=== Extrait ===
Stella ne retournera en Italie que vingt ans plus tard. Membre d’un groupe vénète de la mouvance de l’Autonomie ouvrière qui, comme bien d’autres, n’hésitait pas à recourir à des actions politiques illégales et bientôt à fomenter des attentats contre les associations patronales ou les casernes des forces de sécurité, il n’avait pourtant commis aucun crime de sang. Un bouclier juridique face aux demandes récurrentes d’extradition de l’État italien, la justice française reconnaissant le caractère politique des faits qui lui étaient reprochés. Jugé avec plusieurs dizaines d’autres activistes, dont beaucoup déjà emprisonnés en Italie, il fut condamné lors du procès dit « du 7 avril » (1979). Journée historique d’un immense coup de filet non plus limité aux seuls membres des groupes armés, mais étendu à des syndicalistes, à des avocats ou à des universitaires (dont le plus célèbre était le philosophe marxiste et professeur à Padoue Toni Negri). Procès politique s’il en fut, son « caractère spécial », note l’auteur, « se reflétait dans la scénographie de la cour d’assises : la salle du tribunal avait été édifiée à côté de la prison, ce qui faisait passer les prisonniers directement de la cellule à la cage en vitres blindées » du box des accusés, « ennemis intérieurs » coupables par avance.

=== Consigne 1 ===
Pour chacune des affirmations suivantes, indiquez si l’extrait sur le procès du 7 avril la confirme (oui ou non), puis citez les mots décisifs : (a) Stella avait commis un crime de sang ; (b) la justice française reconnaissait le caractère politique des faits reprochés ; (c) la salle du tribunal avait été construite à côté de la prison.
=== Consigne 2 ===
D’après l’extrait sur le procès du 7 avril, dans quelle ville Toni Negri enseignait-il ?
=== Consigne 3 ===
Rédigez la suite du texte sur Stella et le procès du 7 avril, en reprenant après sa dernière phrase.
Les lignes qui suivent forment un matériau à part, sans rapport avec l’extrait.

=== Données ===
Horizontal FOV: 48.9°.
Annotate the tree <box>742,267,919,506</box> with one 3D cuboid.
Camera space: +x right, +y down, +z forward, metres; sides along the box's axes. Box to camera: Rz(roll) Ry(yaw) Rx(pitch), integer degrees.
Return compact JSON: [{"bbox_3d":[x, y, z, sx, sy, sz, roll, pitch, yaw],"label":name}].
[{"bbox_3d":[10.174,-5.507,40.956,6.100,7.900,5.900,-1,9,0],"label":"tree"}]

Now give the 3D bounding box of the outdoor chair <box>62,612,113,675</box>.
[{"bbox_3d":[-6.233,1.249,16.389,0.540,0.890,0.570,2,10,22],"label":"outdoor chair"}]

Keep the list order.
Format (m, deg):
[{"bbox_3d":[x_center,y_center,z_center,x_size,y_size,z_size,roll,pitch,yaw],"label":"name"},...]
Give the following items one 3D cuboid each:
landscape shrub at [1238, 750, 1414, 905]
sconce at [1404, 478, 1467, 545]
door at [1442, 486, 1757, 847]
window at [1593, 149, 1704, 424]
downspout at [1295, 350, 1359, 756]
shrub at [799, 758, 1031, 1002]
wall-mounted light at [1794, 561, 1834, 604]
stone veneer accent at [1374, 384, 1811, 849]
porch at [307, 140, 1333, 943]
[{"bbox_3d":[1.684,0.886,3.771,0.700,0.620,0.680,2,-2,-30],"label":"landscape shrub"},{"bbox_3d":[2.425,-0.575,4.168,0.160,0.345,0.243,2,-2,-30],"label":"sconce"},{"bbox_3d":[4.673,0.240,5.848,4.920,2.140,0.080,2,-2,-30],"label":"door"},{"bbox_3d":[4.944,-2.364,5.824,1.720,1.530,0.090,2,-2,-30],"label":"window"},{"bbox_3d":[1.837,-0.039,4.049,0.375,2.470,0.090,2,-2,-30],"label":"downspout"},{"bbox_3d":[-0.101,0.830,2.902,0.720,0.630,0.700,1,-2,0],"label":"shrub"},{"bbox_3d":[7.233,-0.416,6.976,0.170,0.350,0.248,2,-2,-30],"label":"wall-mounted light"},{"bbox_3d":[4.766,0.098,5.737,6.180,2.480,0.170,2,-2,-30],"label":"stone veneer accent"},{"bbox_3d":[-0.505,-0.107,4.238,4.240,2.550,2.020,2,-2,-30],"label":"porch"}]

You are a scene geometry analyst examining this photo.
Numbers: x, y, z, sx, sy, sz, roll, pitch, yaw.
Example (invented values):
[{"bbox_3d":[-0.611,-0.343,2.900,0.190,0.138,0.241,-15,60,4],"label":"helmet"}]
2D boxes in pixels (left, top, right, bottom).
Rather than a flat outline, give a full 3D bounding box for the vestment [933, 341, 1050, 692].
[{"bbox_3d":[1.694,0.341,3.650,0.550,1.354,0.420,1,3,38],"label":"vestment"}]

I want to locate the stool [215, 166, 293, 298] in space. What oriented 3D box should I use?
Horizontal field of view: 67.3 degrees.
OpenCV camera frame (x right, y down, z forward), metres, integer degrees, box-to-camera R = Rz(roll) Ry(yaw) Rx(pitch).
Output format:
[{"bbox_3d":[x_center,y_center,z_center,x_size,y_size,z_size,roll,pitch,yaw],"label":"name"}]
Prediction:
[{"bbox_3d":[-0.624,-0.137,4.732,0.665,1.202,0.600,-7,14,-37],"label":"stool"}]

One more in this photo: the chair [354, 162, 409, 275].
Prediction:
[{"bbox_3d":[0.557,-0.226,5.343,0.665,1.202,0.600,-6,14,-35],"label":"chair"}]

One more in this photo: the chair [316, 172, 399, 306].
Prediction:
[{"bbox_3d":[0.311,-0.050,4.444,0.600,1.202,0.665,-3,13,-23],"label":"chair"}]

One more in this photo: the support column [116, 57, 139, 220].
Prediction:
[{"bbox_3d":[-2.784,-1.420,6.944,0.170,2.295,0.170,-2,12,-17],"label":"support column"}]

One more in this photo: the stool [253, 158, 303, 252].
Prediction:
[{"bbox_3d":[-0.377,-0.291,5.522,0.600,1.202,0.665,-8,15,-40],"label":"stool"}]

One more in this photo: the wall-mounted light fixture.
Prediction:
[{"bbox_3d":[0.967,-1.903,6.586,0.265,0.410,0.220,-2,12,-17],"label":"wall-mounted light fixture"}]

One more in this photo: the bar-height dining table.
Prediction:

=== Réponse 1 ===
(a) Non : « il n’avait pourtant commis aucun crime de sang ».
(b) Oui : « la justice française reconnaissant le caractère politique des faits qui lui étaient reprochés ».
(c) Oui : « la salle du tribunal avait été édifiée à côté de la prison ».

=== Réponse 2 ===
Toni Negri était professeur à Padoue.

=== Réponse 3 ===
Devenu directeur de recherche en anthropologie historique (EHESS/CNRS), Alessandro Stella se place en « témoin-acteur » dans cet ouvrage aussi personnel que précis. Sans doute l’un des plus documentés sur cette période troublée. Il s’efforce « de rendre compte du climat [de ces années 1968-1980], de la marée montante d’une révolution culturelle, des vagues sociales emportant tout sur leur passage et des bourrasques humaines bouleversantes ». À partir des premières effervescences de 1968, quand il n’est encore qu’un lycéen engagé dans un militantisme effréné, l’auteur revient sur ces « années de rêve » collectif qui, selon lui, chamboulèrent davantage les rapports interpersonnels et la vie quotidienne – marquée par les hiérarchies sociales – que l’ordre établi. Avant de devenir « années de plomb », avec leur cortège de morts, de blessés, d’interrogatoires musclés et d’années de détention. Reflétant autant les espoirs immenses, mais brisés, de sa génération que les dérives inévitables de « l’appel aux armes ». Lequel se révéla pour lui et ses camarades « une tragédie et un piège ». Stella montre avec brio comment le conflit dégénéra sous les coups de boutoir de la répression, alors que les luttes sociales « diffuses » remportaient aux quatre coins de la péninsule de nombreuses victoires. Jusqu’à devenir un affrontement « politico-militaire », comme le reconnut bien plus tard le féroce ministre de l’Intérieur de l’époque, Francesco Cossiga, où « l’État eut recours à des méthodes extra-légales pour venir à bout des groupes armés de gauche ». Un témoignage majeur.
Années de rêves et de plomb. Des grèves à la lutte armée en Italie (1968-1980), Alessandro Stella, Agone, 168 p., 14 euros.